[SOLVED] Extract entities without specifying during intent specification

Extract entities without specifying during intent specification

I am using Rasa 2.0 to build an FAQ chatbot, wherein I have a large dataset, and specifying entities while defining intents does not seem efficient to me.

I have the intents and examples defined in nlu.yml and would like to extract entities.

Here is an example of what I want to achieve,

User message -> I want a hospital in Delhi. Entity -> Delhi, hospital

Is it possible to do so?

Solution

Entity detection is not a solved problem. There exist pre-trained models that integrate with Rasa like Duckling and spaCy and while these tools certainly contribute a lot of knowledge, they will make errors. If you're interested in learning more of the background on why these models can certainly fail, you can enjoy this youtube video that explains human name detection.

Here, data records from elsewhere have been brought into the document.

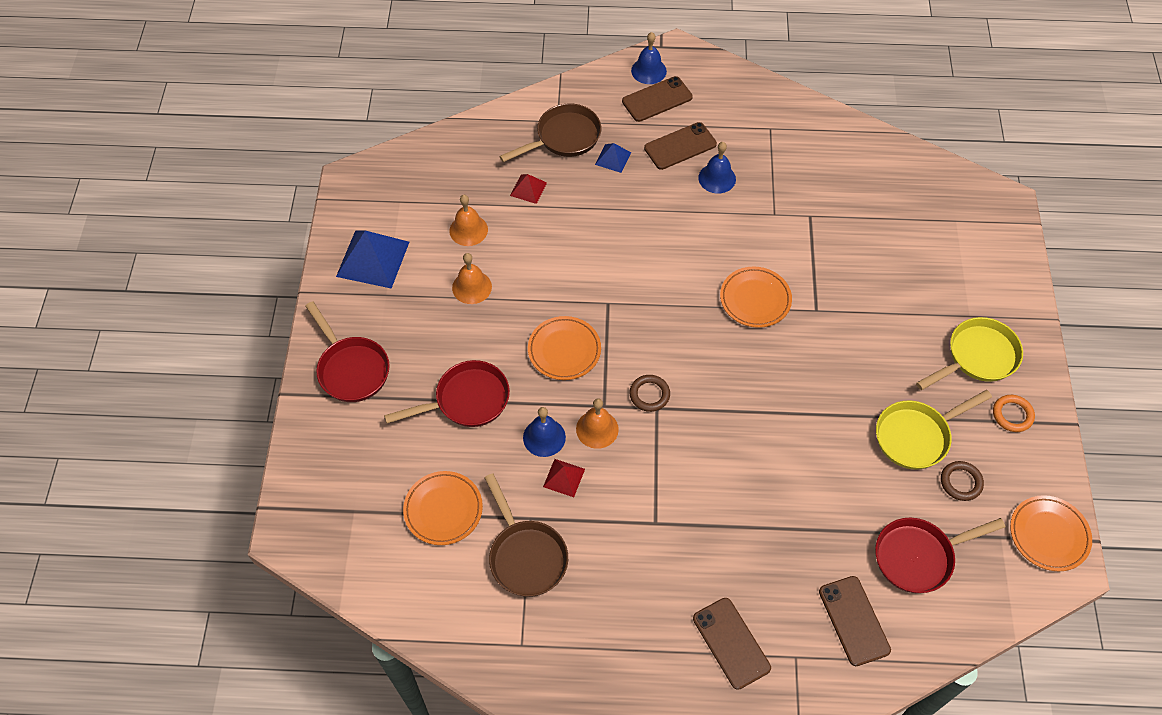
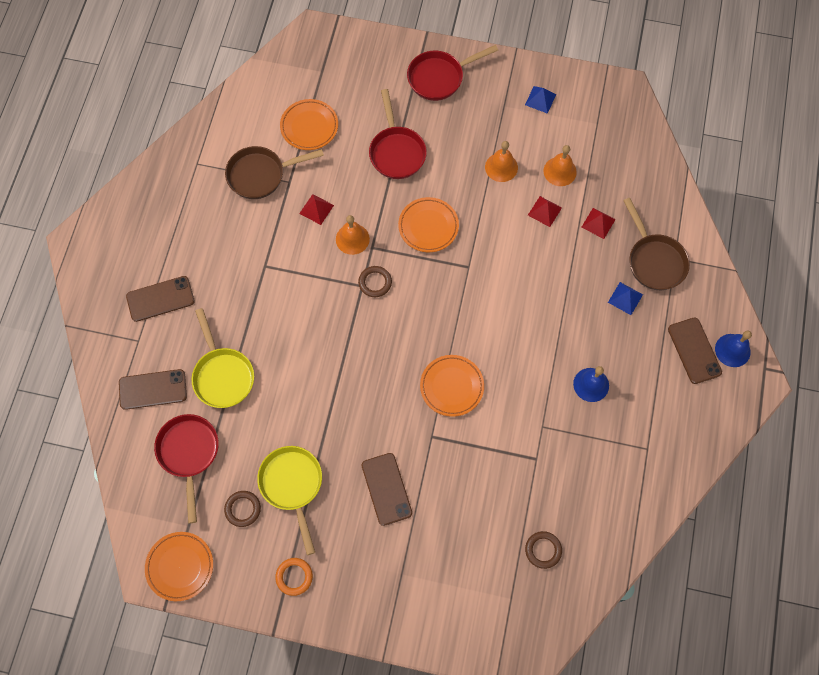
camera: 100 degrees right, 10 degrees up
blue pyramid [336,230,409,289] -> blue pyramid [525,86,556,114], size x0.51
blue bell [523,407,566,457] -> none
brown phone [644,122,717,170] -> brown phone moved to [362,453,412,526]
yellow pan [916,317,1023,390] -> yellow pan moved to [192,308,254,408]
none -> brown ring [525,531,562,569]
none -> red pyramid [528,196,562,227]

That's why a popular alternative is to use name-lists. There are lists of cities around the world as well as lists of baby names that you can download that might be used as a rule based alternative. You can configure this in Rasa via the RegexEntityExtractor but if you have namelists with 1000+ items then a FlashTextExtractor might be preferable.

If you've got labelled examples you can also train Rasa itself to recognise the entities. But in order to do this you will to have labels around.

specifying entities while defining intents does not seem efficient to me

Labelling might not be super fun, but it is super effective. Without labelling your received utterances you won't know what intents your users are interested in.